Mir ist an mir selber aufgefallen, dass Belastungsproben wie Aufnahmen oder Konzerte oft im Nachhinein zu einem fühlbaren Fortschritt führen. Der Druck, eine bestimmte Leistung abzurufen, schafft Konzentration. Diese Konzentration wirkt wie ein Aufnahmeverstärker (s.o.) und zeigt Wirkung, sofern die erforderliche Leistung halbwegs richtig ausgeführt wird und die eigene Leistungsfähigkeit nicht deutlich übersteigt.

Wie jeder Gitarrenlehrer habe ich wie gesagt Schüler, die zu Hause kaum bis gar nicht üben. Wenn ich mit diesen Schülern im Unterricht übe, dann verstärkt meine Anwesenheit den Druck und schafft damit mehr Konzentration.
Ich habe auch Schüler, die einen großen Unterschied beklagen zwischen dem , was sie zu Hause schon können, und dem, was sie im Unterricht zustande bringen.

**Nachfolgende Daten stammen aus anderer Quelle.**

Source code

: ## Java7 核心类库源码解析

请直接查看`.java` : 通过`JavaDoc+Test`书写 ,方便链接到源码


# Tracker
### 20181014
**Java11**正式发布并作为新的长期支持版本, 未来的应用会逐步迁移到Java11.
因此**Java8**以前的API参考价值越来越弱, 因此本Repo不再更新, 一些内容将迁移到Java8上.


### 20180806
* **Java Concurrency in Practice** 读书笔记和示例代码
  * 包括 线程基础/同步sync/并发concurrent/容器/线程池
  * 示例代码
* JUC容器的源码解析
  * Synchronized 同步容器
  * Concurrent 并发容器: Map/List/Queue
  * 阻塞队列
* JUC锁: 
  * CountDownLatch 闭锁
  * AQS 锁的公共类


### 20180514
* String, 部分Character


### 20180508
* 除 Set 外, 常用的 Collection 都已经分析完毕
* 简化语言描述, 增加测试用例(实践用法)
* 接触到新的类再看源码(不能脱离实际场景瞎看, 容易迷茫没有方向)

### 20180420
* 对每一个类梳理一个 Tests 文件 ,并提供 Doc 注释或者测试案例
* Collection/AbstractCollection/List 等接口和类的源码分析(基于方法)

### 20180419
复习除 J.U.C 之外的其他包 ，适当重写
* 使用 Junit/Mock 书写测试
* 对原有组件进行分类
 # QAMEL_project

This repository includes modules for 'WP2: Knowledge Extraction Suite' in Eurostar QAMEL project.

Diesen Schülern empfehle ich, mir zur nächsten Stunde ein mit dem Smartphone aufgenommenes Überesultat mitzubringen. Ich erwarte dabei folgende Wirkung: Die Konzentration bei der Aufnahme führt zur Übeeffektverstärkung. Sehr wahrscheinlich kann der Schüler dann auch im Unterricht genau jene Leistung abrufen. Natürlich auch im beruhigenden Wissen, den Beweis schon vorher erbracht zu haben - aber dennoch: Das Aufnehmen ist eine Form des effektiven Lernens, denn es verstärkt die Konzentration.
Und prinzipiell lädt diese Form des Lernens dazu ein, so viele Bewährungssituationen zu suchen wie nur möglich: Spielen, spielen, nochmals spielen.  


Ich denke, man kann in seiner Unterrichts- und Lehrplangestaltung mit diesen 5 Lernmethoden  kreativ umgehen. Jede Methode hat Vor- und Nachteile und ideale Anwendungsgebiete. Jeder Schüler hat, meist als Bestandteil seines Charakters bevorzugte Lernmethoden. Dennoch sollten die 5 Wege jedem Schüler nahe gebracht werden.